Thursday, November 11, 2004

Repairing, Reforming or Repainting?

Is it possible that many who think of themselves as "progressive" within their own religious tradition are simply rushing to emulate the mistakes of other denominations? I know I may sound like an "old-shcool conservative" here, but trust me I'm going somewhere completely different. I run in fairly progressive circles inside the churches of Christ (the use of "progressive" and "churches of Christ" in the same sentance just caused uncontrollable laughter in some readers from other traditions), and it seems to me that what some of my contemporaries are really saying is "what we really want to be is a Baptist Church from the early '90's" (though they obviously wouldn't phrase it that way.) Now, I have nothing against Baptists (indeed their tradition has enriched my faith and taught me countless things about God), I just think they are in the same kind of boat we are, alghough it might be painted a different color.
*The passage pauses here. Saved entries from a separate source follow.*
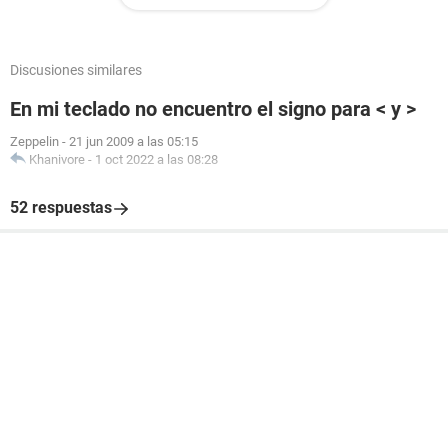
Discusiones similares
En mi teclado no encuentro el signo para < y >
Zeppelin
-
21 jun 2009 a las 05:15
Khanivore
-
1 oct 2022 a las 08:28
52 respuestas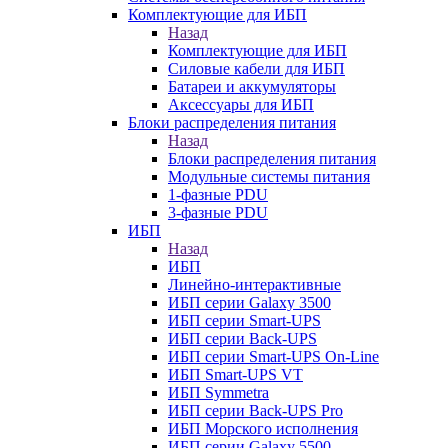
Комплектующие для ИБП
Назад
Комплектующие для ИБП
Силовые кабели для ИБП
Батареи и аккумуляторы
Аксессуары для ИБП
Блоки распределения питания
Назад
Блоки распределения питания
Модульные системы питания
1-фазные PDU
3-фазные PDU
ИБП
Назад
ИБП
Линейно-интерактивные
ИБП серии Galaxy 3500
ИБП серии Smart-UPS
ИБП серии Back-UPS
ИБП серии Smart-UPS On-Line
ИБП Smart-UPS VT
ИБП Symmetra
ИБП серии Back-UPS Pro
ИБП Морского исполнения
ИБП серии Galaxy 5500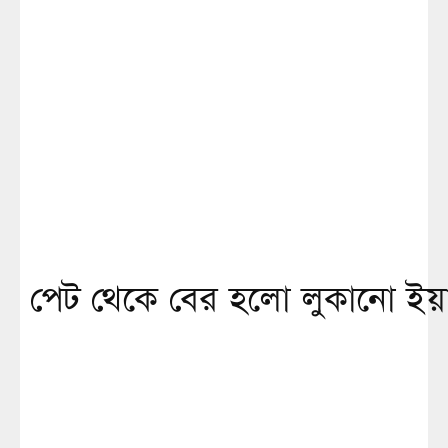
পেট থেকে বের হলো লুকানো ইয়াব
Most mainline denominations seem to be suffering from the same root problems: a self-centerd gospel (which isn't acutally good news at all), a slick marketing version of evangelism, and the unnoticed blinders of modernity. Until these issues are addressed and changed, anything else we are doing is simply repainting a ship with a broken mast.

5 comments:

Brandon Scott Thomas said...

Adam-
You are so right! It's a systemic problem...a vision problem. No matter what the marketing may look like, as long as it stays about us it ends up in the same heap. Yuck.

c said...

This seems to run true in other circles as well. "We want to be postmodern church," they seem to announce. "We want to have a postmodern service." But it just seems like they are singing a different tune but are not changing the lyrics. What needs to happen first is a changing of the words. And this is what is so hard. Its easy to change the style of our worship, but it is difficult to change your theology. I believe once we understand what the Kingdom of God is or at least have a general concept, then our methodology will change. Your theology determines your methodology, and I hope we can be a people that practice that theology as a group in the coming days.

I guess my question is, "Will a postmodern (apologize for using this ambiguious word, but seems to fit the discussion churches are having) church really look different on the inside?" By that I mean our form, or will our difference come with our outwardness?
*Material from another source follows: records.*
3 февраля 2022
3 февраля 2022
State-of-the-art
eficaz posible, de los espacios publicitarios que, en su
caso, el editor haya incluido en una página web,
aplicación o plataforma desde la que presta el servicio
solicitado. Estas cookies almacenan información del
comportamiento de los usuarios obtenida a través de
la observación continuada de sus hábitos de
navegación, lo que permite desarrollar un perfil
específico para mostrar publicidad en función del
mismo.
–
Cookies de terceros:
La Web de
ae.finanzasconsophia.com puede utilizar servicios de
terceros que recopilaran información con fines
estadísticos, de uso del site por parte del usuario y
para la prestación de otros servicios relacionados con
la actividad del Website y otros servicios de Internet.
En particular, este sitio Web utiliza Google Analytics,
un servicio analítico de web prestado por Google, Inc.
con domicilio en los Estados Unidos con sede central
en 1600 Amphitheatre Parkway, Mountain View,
I guess we should determine what God's calling us to become in our context? Jeremiah was told by God to "Stand at the crossroads and look, and ask for the ancient paths, where the good way lies; and walk in it, and find rest for your souls."

Fajita said...

I wonder if trying to be progressive, postmodern or being anything is only a reflection of the depths to which modernism has saturated our thinking. Only a modern would try to be postmodern. I fear that so many Christians think they are being postmodern when in reality they are being modern in a different way. A rush to postmodernism is likely to result in finding something and getting happy with it...making it the new modern and thereby losing everything that's good about the searching for something. The question is not whether the skydiver will hit ground, but rather will he or she jump again. I fear most people will be satisfied to jump, but just once.

Steve F. said...

One day, an a burst of frustration, I defined the difference in this crass way:
Modernism: in the end, if we study and pray and meditate enough, we *can* know God's private cell phone number.
Post-modernism: even if we *had* the number...in the end, we can't *know* if God will answer our call.

(Of course, like all generalizations, this one's not really worth a *$&%, either.)

I agree with Adam, that if there is not a fundamental change in the way we seek to "know God" and "do church," then a mainstream church "having a postmodern service" or "going postmodern" becomes nothing more a blind man with a new pair of really cool Oakley sunglasses. It may very well look good, but nothing fundamental has changed in how we see things.

However cheap and simplistic my definition above, I hope it *does* at least show the difference between a desire for intellectual knowledge *about* God and a desire for a relationship that can survive past the caller-ID readout. As little as I understand on this topic (and trust me, it ain't a lot), I believe this change is also about a changed lifestyle or discipline: perhaps the image I'm seeking is the difference between my knowledge that "fitness is good" and having a weekly walking and eating plan to which I adhere.

As a person on the outer-limits of middle-age, I have seen the empty husks of spiritual modernity lying around the church for, well, a long, long time. Decades of alliterative three-point sermons and whipping congregants to "learn all you can about Jesus" simply have not transformed the spiritual countryside...and it's not for lack of trying.

The more I hear, and the more I learn, the more I know that I've been seeking "the emergent church" - outward facing, Acts 2:42-focused, bounded only by two Great Commandments and one Great Commission - ever since Vatican II. Let it come quickly, Lord!